«Un tempo New York era una città così meravigliosa….Oggi deve lottare ogni giorno per la sua sopravvivenza. Era questo il soggetto di Manhattan. New York deve combattere contro l’avanzare della bruttezza che sta sopraffacendo le grandi metropoli americane, e che viene da una cultura che non ha centro spirituale, educazione, desiderio di essere in pace con il mondo e che non si interroga sul senso della vita e sul suo fine. Oggi si fa solo quello che conviene al momento, per accumulare soldi in fretta, eliminare il dolore, nascondendo i problemi sotto il tappeto».

Così parlava Woody Allen, non qualche settimana fa, in occasione di una presentazione del restauro di Manhattan, ma nel 1979, anno dell’uscita del film. Eppure la citazione (tratta da intervista tv concessa allora in Francia, ma che potrebbe essere riferita alla Ny di adesso, ipergentrificata, costosissima, invasa dai turisti e da oligarchi di paesi poco democratici) funziona benissimo per incapsulare sia lo spirito da cui era nata questa love letter di Allen alla sua città , sia l’amore viscerale e possessivo che New York sa scatenare nei suoi abitanti.
- - -
Scopo del compito – Prosegui il brano su Woody Allen e il film Manhattan, riprendendo subito dopo la sua ultima frase. L'elenco riportato di seguito proviene da una fonte diversa.

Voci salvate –
- - -
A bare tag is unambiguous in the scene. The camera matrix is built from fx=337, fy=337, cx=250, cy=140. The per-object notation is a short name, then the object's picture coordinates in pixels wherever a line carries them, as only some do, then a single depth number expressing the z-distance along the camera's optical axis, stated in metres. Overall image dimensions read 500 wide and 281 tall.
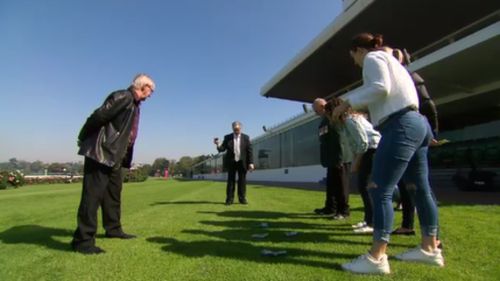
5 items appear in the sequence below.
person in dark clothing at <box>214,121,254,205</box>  8.01
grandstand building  13.95
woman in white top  2.58
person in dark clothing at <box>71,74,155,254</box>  3.45
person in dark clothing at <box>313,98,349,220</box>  5.32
- - -
Soluzione del compito –
Nello splendore della Rhapsody in Blue di Gershwin e della fotografia in bianco e nero di Gordon Willis (omaggio alla Hollywood classica che informa moltissimo l’opera di Allen), Manhattan torna in sala grazie a un restauro di Park Circus, supervisionato dallo stesso regista (da sempre restio a tornare sui suoi film), in un momento in cui, anche agli occhi del mondo esterno, l’identificazione tra Manhattan e New York non esiste praticamente più –superata dalla colonizzazione (e successiva entrata nell’immaginario) di altri quartieri di Brooklyn o Queens –Williamsburg, Red Hook, Bushwick, Astoria….Il che aggiunge alla visione di Manhattan, nel 2017 , una grandiosità malinconica. Considerato all’estero uno dei lavori più perfetti di Allen, realizzato in un momento di passaggio tra le commedie degli inizi (Prendi i soldi e scappa, Il dormiglione…) culminate con Io e Annie, e la fase più europeizzante (Interiors, Stardust Memories) negli Usa il film incontrò qualche resistenza proprio perché ardiva risucchiare l’intera anima della città nella soggettiva nevrotica di un intellettuale ebreo incline alla depressione, assorto in se stesso, pieno di paranoie e terribilmente logorroico.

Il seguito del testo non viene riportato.